If three to four weeks of antibiotics fail to resolve the infection,
the catheter may be replaced. Alternatively, revision of the tunnel may
be performed in conjunction with continued antibiotic therapy. This
procedure, however, may result in peritonitis, in which case the catheter
should be promptly removed.
Pericatheter erythema without purulent drainage is sometimes an early
indication of infection. If the clinician suspects infection, then
therapy should be initiated, which may be either intensified local
care or a local antibiotic ointment or an oral antibiotic which covers
gram-positive organisms. An alternative approach is careful observation
for additional signs of infection.
RELAPSING PERITONITIS
Relapsing peritonitis is defined arbitrarily as another episode of
peritonitis caused by the same genus/species that caused the immediately
preceding episode, occurring within four weeks of completion of the
antibiotic course. Clinically, these patients will have signs and symptoms
similar to those described in patients with sporadic peritonitis.
Relapsing infections with coagulase-positive or -negative staphylococci
should be treated with cephalosporins and rifampin for approximately
four weeks. However, in the setting of relapsing peritonitis with
methicillin-resis-tant S. aureus or S. epidermidis, clindamycin or
vancomycin should be considered for therapy. In the presence of
coagulase-positive staphylococcus infection, a search for an occult
tunnel infection should also be made. If enterococci are recultured,
ampicillin and an aminoglycoside should be used in the recommended doses.
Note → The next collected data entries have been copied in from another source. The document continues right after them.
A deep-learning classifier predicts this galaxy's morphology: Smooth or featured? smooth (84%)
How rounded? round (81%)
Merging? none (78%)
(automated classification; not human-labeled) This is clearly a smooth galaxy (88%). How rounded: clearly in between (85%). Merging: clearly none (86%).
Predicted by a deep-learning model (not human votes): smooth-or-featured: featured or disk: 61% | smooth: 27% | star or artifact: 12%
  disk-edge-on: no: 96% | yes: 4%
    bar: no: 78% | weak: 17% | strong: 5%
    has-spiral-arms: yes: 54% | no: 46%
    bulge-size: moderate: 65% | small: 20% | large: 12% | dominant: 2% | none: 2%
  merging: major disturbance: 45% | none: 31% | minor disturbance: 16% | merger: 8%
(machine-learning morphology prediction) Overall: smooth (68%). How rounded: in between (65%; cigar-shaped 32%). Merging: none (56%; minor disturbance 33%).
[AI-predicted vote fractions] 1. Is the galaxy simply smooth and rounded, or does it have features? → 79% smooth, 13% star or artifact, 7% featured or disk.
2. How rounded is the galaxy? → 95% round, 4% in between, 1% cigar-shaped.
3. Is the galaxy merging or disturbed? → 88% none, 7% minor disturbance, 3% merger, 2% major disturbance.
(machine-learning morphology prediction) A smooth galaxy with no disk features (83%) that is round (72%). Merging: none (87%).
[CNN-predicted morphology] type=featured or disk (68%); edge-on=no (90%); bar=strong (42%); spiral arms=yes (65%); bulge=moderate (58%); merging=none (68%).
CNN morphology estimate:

Consideration should also be given to the possibility of an
intra-abdominal abscess. If no clinical response is noted after 96 hours
of therapy for relapsing peritonitis, catheter removal is indicated.
If the patient responds clinically, but subsequently relapses an
additional time, catheter removal and replacement are recommended.
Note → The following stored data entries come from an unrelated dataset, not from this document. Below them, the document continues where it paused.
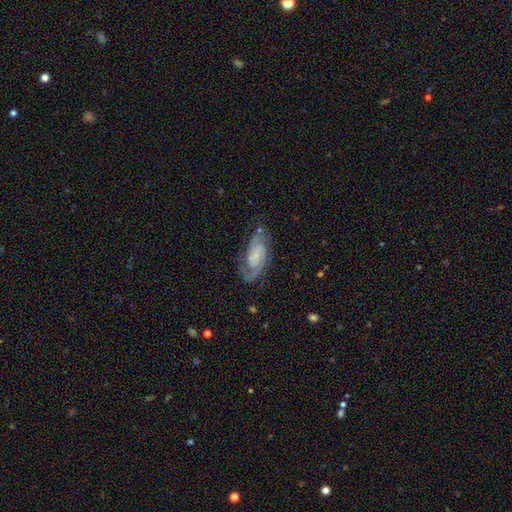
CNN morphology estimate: This is clearly a featured or disk galaxy (84%). It is clearly not viewed edge-on (96%). Bar: possibly no (57%). Spiral arm pattern: clearly yes (96%). Spiral arm count: likely 2 (79%). Spiral winding: marginally medium (44%). Central bulge: likely small (60%). Merging: likely none (72%).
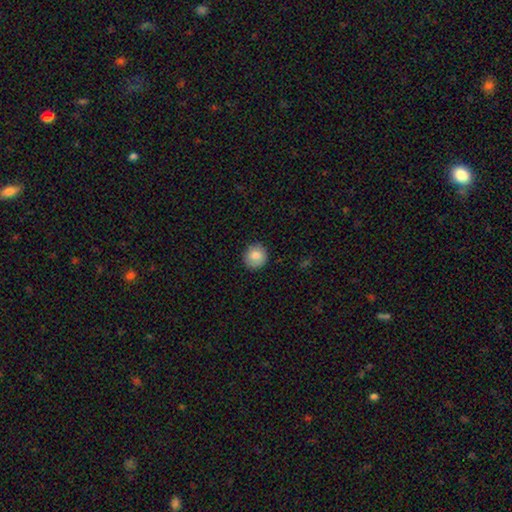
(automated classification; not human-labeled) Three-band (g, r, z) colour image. It shows a smooth galaxy with no disk features (85%) that is round (89%). Merging: none (87%).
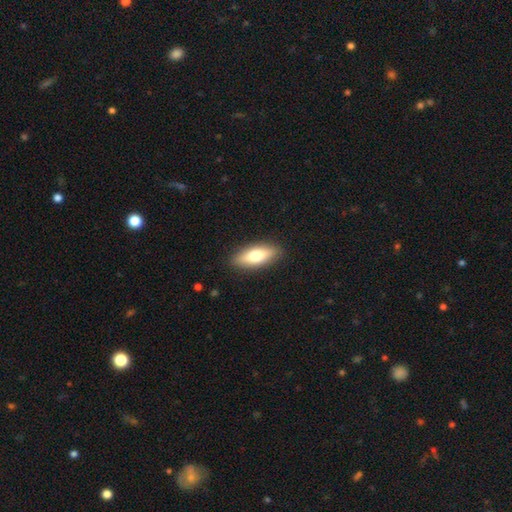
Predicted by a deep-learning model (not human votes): Smooth or featured? smooth (65%)
How rounded? in between (66%)
Merging? none (89%)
In relapsing peritonitis caused by gram-negative organisms, one should
clinically evaluate for an intra-abdominal abscess. Catheter removal
and surgical exploration should be strongly considered in these patients.
Treatment with ceftazidime or aminoglyco-side alone can be used, once
culture results are known. If pseudomonas or xanthomonas organisms are
identified again on culture, the catheter should be removed. Finally,
in those patients with relapsing peritonitis, short-term interruption
of peritoneal dialysis may be of value. However, the availability of
supportive hemodialysis will dictate whether this option can be considered.
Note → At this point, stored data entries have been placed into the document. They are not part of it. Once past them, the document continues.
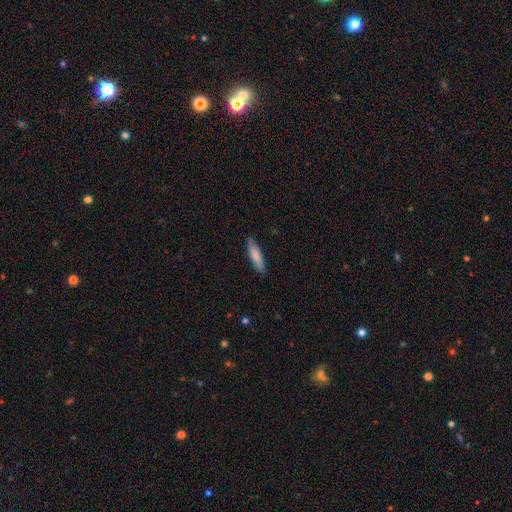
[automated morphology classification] This is clearly a smooth galaxy (82%). How rounded: likely cigar-shaped (72%). Merging: clearly none (89%).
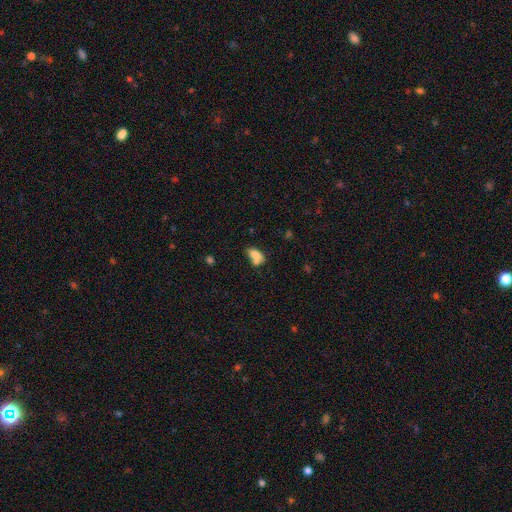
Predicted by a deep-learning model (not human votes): A smooth galaxy with no disk features (75%) that is in between round and cigar-shaped (86%). Merging: merger (44%).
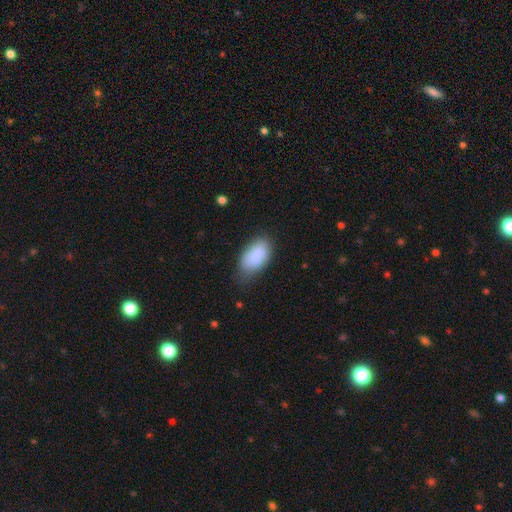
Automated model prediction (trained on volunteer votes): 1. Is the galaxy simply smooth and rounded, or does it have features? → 87% smooth, 7% featured or disk, 7% star or artifact.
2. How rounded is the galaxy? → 93% in between, 4% round, 2% cigar-shaped.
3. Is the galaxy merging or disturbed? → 59% none, 30% minor disturbance, 8% major disturbance, 2% merger.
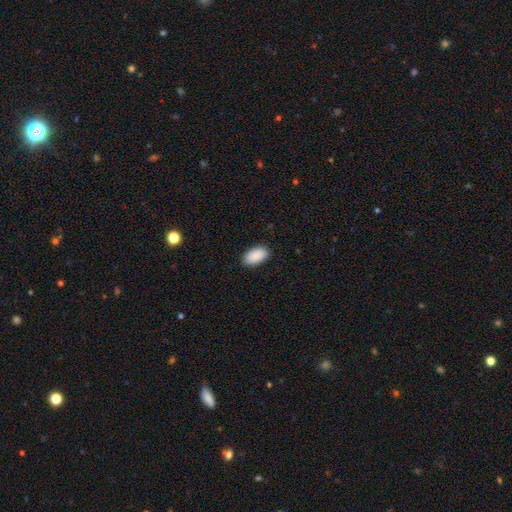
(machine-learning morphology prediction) Smooth or featured: smooth — 91% (star or artifact — 6%)
How rounded: in between — 95% (round — 3%)
Merging: none — 88% (minor disturbance — 9%)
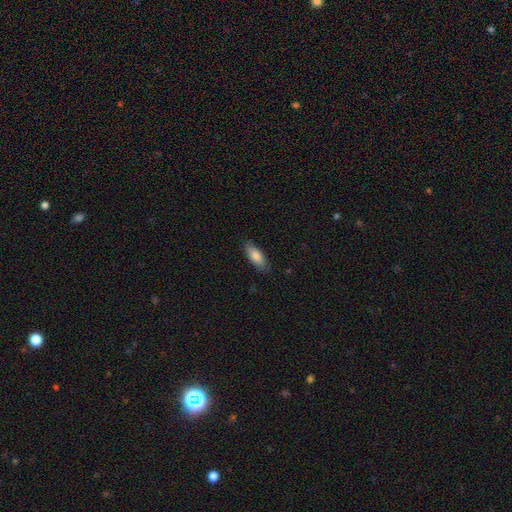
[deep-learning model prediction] smooth-or-featured: smooth: 83% | featured or disk: 11% | star or artifact: 6%
  how-rounded: in between: 75% | cigar-shaped: 24% | round: 2%
  merging: none: 85% | minor disturbance: 12% | major disturbance: 2% | merger: 1%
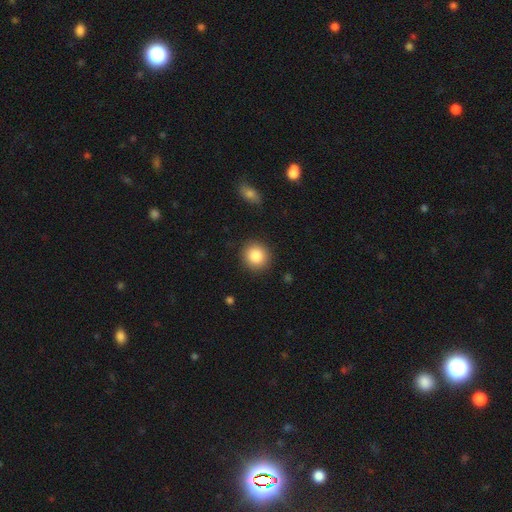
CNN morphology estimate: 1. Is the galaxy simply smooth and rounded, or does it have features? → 86% smooth, 8% star or artifact, 5% featured or disk.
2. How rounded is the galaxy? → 89% round, 10% in between, 1% cigar-shaped.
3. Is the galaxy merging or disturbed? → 90% none, 7% minor disturbance, 2% major disturbance, 1% merger.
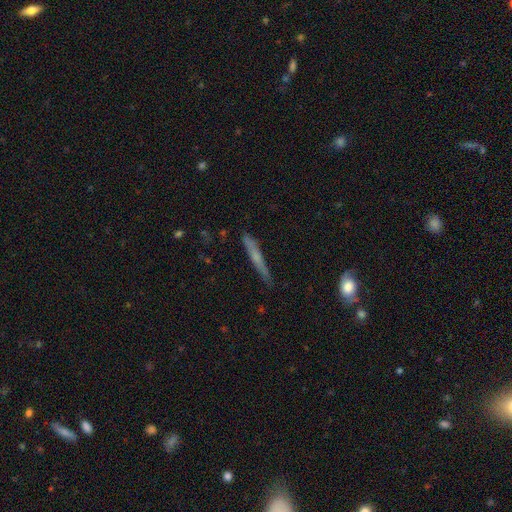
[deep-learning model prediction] A featured or disk galaxy (47%).

Vote fractions:
- Smooth or featured? featured or disk: 47% / smooth: 45% / star or artifact: 7%
- Merging? none: 79% / minor disturbance: 16% / major disturbance: 3% / merger: 2%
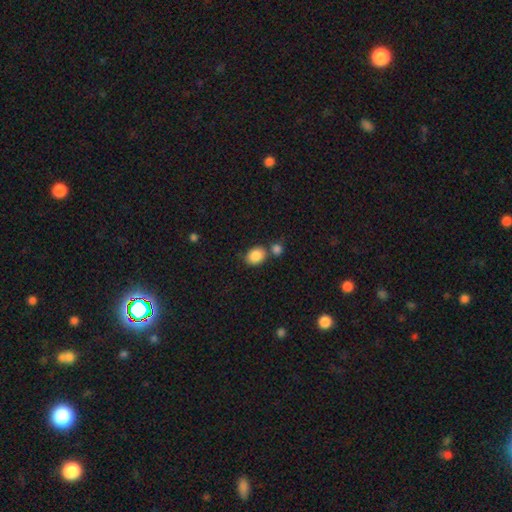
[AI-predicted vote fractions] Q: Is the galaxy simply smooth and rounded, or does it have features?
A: smooth — 87%.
CATHETER INSERTION AFTER REMOVAL FOR CAPD PERITONITIS
The optimal time period between catheter removal for infection and
reinsertion of a new catheter is not known. Empirically, a minimum
of three weeks between catheter removal and reinsertion of a new
catheter is recommended. However, recent experiences have suggested
that a shorter interval may be acceptable (see Swartz et al., 1991).
Indeed, removal of the old catheter and insertion of a new one during
the same operation has been used successfully in the setting of persistent
or recurrent peritonitis. Since a peritoneal dialysisfree interval
(with or without a catheter in place) may also be helpful in resolving
peritonitis, the timing of catheter reinsertion should be individualized.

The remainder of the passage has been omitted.